The latest rises in US Treasury yields all occurred prior to the slug of US data, 10s at 4.18% pre-releases and currently at about the same level (highest since 8 November 2022). This 10.4bps rise on the day, and by 12.6bps for the 30-year bond, looks to be largely a continuing impact from this week’s supply announcements as well as higher JGB yields plus resiliency in incoming US economic data. 10-year JGBs hit a high of 0.655% on Thursday before the BoJ stepped in with an unscheduled buying operation.
FX move s in the past 24 hours have been modest, with no G10 USD pair more than 0.4% away from Wednesday’s New York close, albeit AUD/USD made a new post-June 1 low of 0.6514 around 7pm AEST last night. It’s currently up about 0.2% on the day at 0.6550. USD/JPY is down more than 0.5% despite the latest back up in US Treasury yields, but this is after making a near one month high of ¥143.90 during the local Tokto session. GBP/USD is virtually unchanged on 4 hours ago and about half a cent up on pre-BoE announcement levels.
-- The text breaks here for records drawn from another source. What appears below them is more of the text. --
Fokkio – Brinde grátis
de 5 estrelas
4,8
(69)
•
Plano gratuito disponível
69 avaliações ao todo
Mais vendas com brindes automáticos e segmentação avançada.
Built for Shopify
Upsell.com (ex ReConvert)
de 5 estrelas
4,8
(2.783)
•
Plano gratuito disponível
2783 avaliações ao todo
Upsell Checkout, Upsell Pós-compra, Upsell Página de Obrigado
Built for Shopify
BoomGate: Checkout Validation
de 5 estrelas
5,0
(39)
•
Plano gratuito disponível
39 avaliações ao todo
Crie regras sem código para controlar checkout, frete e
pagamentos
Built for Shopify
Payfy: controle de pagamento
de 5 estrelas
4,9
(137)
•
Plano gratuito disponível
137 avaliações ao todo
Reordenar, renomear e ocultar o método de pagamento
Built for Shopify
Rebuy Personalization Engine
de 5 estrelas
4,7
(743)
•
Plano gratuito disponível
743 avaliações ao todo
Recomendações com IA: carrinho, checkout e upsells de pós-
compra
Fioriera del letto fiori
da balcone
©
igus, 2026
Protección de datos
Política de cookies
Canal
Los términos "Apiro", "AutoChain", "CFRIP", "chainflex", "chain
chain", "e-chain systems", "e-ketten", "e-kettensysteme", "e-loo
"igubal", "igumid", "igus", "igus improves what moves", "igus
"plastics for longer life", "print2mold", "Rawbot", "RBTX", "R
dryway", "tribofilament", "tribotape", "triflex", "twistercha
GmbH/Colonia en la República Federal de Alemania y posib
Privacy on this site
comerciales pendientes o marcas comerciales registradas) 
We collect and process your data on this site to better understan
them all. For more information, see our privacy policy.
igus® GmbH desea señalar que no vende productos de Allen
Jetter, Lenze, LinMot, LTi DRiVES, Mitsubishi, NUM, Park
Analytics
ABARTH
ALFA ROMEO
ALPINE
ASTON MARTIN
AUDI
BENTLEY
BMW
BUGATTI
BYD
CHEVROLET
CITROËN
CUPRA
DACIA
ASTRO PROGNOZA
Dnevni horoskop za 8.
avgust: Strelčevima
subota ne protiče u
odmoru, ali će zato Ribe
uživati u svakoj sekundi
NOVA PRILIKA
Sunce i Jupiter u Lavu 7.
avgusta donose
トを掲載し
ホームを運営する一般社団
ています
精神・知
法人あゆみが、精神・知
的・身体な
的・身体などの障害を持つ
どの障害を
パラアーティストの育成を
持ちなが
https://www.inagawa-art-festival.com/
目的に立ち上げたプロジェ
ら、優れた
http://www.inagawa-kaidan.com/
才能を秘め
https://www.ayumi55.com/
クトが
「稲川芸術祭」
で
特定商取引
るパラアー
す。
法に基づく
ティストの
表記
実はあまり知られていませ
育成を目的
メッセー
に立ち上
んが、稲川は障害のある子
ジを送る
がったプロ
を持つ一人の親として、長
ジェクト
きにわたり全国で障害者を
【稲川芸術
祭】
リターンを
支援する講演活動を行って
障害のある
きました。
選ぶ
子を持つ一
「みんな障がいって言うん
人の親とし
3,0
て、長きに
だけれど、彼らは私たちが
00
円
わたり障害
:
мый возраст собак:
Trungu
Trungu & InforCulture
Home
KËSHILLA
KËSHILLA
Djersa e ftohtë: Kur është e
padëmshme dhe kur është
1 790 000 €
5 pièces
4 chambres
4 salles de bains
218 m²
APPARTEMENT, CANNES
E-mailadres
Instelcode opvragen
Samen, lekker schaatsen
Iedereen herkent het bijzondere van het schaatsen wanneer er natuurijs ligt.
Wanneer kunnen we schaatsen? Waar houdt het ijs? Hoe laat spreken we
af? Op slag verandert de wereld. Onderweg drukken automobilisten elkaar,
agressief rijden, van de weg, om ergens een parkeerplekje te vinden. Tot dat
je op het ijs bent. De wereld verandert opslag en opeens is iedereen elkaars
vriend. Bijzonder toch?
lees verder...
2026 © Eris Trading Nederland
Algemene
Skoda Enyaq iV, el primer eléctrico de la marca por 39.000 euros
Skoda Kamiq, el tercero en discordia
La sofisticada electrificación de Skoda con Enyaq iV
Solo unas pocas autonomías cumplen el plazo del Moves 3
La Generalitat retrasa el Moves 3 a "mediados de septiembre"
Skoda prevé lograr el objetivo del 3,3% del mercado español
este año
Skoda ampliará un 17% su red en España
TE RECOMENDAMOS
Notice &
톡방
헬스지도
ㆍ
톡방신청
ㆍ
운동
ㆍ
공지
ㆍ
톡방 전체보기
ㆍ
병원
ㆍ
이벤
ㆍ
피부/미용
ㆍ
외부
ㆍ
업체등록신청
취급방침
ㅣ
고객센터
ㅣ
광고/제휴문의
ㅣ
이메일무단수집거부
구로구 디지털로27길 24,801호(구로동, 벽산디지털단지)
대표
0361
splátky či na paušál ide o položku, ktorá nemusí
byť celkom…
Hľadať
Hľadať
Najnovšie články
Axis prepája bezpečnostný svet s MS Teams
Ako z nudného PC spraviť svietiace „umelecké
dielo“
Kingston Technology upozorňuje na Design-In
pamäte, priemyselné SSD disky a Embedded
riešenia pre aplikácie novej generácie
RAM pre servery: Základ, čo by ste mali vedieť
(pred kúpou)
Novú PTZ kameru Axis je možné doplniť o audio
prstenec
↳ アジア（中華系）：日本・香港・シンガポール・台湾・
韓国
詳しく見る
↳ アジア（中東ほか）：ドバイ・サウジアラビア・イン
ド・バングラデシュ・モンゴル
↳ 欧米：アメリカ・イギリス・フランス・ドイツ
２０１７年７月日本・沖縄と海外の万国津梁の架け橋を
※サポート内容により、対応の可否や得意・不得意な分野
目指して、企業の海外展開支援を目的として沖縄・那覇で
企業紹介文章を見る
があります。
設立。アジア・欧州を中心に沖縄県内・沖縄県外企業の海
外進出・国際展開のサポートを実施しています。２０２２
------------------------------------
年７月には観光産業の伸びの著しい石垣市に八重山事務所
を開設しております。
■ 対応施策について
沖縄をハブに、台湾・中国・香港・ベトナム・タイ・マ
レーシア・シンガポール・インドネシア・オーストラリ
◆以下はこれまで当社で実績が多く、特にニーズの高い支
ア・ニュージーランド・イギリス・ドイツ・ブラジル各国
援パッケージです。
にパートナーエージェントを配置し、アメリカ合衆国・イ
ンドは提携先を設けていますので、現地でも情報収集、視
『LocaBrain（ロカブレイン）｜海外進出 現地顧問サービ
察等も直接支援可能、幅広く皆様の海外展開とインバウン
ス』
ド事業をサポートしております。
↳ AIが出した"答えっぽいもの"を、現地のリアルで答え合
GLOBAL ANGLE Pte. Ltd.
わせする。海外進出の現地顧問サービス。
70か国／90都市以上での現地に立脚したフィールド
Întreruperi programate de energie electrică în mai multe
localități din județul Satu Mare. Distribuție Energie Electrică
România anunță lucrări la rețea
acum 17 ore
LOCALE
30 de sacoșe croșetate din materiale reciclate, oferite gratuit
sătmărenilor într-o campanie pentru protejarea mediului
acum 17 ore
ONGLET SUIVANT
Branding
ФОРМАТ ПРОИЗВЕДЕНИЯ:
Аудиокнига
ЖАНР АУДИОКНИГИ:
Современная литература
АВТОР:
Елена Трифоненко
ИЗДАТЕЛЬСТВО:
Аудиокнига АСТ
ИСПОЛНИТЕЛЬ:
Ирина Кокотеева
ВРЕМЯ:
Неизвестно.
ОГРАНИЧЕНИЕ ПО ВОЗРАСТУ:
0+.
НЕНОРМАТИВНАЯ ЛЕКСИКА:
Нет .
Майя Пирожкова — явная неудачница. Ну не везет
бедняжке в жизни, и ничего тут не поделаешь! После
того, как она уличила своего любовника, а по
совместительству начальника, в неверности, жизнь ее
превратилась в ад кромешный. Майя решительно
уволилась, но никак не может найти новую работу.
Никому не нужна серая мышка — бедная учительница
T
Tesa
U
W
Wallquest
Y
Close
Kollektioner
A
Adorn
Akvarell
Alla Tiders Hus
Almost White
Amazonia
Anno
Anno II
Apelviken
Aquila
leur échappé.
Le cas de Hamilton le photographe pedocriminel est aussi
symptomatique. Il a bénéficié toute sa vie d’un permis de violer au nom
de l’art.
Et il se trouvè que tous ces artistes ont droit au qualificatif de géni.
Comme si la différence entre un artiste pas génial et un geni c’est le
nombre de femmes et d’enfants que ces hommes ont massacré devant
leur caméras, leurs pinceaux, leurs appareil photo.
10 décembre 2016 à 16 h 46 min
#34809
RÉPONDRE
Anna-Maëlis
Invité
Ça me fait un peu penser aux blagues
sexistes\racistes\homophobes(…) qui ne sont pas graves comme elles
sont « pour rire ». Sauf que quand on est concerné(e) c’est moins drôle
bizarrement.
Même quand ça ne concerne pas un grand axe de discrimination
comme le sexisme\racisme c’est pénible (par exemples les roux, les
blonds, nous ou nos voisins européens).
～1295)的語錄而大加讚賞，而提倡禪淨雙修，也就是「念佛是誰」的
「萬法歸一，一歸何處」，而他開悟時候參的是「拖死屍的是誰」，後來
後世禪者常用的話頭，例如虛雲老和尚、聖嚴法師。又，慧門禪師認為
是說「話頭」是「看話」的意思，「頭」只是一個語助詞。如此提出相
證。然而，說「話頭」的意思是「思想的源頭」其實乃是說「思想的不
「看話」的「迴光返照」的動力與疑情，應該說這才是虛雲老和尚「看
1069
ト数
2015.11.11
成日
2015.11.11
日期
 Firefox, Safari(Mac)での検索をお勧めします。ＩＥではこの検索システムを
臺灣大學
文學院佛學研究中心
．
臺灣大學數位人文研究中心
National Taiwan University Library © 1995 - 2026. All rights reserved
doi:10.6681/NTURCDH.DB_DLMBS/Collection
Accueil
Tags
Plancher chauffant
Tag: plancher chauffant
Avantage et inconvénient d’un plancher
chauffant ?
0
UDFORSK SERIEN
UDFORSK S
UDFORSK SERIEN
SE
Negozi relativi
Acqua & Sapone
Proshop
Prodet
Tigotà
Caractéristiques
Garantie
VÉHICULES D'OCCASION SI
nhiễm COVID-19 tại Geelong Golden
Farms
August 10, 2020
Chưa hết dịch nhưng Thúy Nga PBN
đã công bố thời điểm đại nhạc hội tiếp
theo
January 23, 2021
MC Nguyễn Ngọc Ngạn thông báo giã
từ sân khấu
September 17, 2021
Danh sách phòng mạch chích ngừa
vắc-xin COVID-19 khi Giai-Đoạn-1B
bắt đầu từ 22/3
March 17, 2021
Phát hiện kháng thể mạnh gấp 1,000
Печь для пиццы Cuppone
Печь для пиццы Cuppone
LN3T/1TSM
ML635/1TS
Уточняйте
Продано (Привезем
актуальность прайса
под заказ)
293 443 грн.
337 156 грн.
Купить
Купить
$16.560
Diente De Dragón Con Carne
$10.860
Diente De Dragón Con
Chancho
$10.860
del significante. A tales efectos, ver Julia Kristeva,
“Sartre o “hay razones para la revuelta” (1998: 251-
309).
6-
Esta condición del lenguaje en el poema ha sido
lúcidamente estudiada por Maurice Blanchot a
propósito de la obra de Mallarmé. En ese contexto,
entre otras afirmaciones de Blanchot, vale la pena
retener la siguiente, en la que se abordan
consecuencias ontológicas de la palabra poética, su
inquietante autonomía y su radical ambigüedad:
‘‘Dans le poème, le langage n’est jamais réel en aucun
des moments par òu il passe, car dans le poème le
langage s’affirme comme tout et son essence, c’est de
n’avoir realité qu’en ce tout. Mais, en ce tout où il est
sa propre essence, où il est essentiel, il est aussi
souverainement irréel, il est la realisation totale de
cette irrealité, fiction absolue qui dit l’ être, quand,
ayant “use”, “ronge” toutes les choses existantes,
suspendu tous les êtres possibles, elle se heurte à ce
The BBDXY USD inbdex is unchanged and narrower DXY -0.1%.
In equities, US stocks opened lower after a uniformly down-day for European shares (Eurostoxx 600 -0.6%, FTSE 100 -0.4%) and clawed back to flat before leaking lower in afternoon trade ahead of a whole heap of S&P500 Q2 earnings report. The highlight has been Amazon, smashing its Q2 earnings estimate ($7.68bn vs $4.72bn) and offering a Q3 revenue range of $138bn to $143bn against a street consensus of 4138.3bn. Its stock is up over 6% after hours. Apple was about to report.
Yesterday’s local data showed retail volumes in Q2 falling 0.5% , bang in line with NAB and the consensus forecast. The fall comes after a 0.8% decline in Q1 and a 0.4% decline in Q4 2022. The annual growth rate of retail volumes was -1.4% y/y. It is not hard to conjure scary headlines from the data, though NAB economists cautious against overinterpreting growth vs. levels. While in growth terms the last time three consecutive quarterly declines were recorded was in 2008 (during the Global Financial Crisis), in level terms, retail volumes are still 2.4 percentage points above a pre-pandemic trend. Excluding food (39% of total retail sales), non-food retail is still 5.4 points above trend. That said, some further correction is likely and forward orders for retail were very weak in the NAB Business Survey in June, suggesting more caution in the retail space.
The June monthly trade surplus beat expectations with the surplus at $11.3bn (consensus $10.8bn, NAB $10.0bn) from a downwardly revised $10.5bn previously. Exports fell 1.7% m/m (or -$1.0bn), while imports dropped far larger at -3.9% m/m (or -$1.8bn). The miss relative to expectations was from a sharp fall in imports of transport equipment (-32.6% m/m or -$1.3bn), which have been very volatile in recent months given order backlogs during the pandemic and some pandemic-era demand incentives which ended on 30 June. June rounds out the quarter and for Q2 the trade surplus was again a very healthy $32.1bn, albeit down from $39.4bn in Q1. The trade balance looks like it will contribute strongly to Q1 GDP however, given a sharp fall in export prices as indicated by the recent Trade Price data.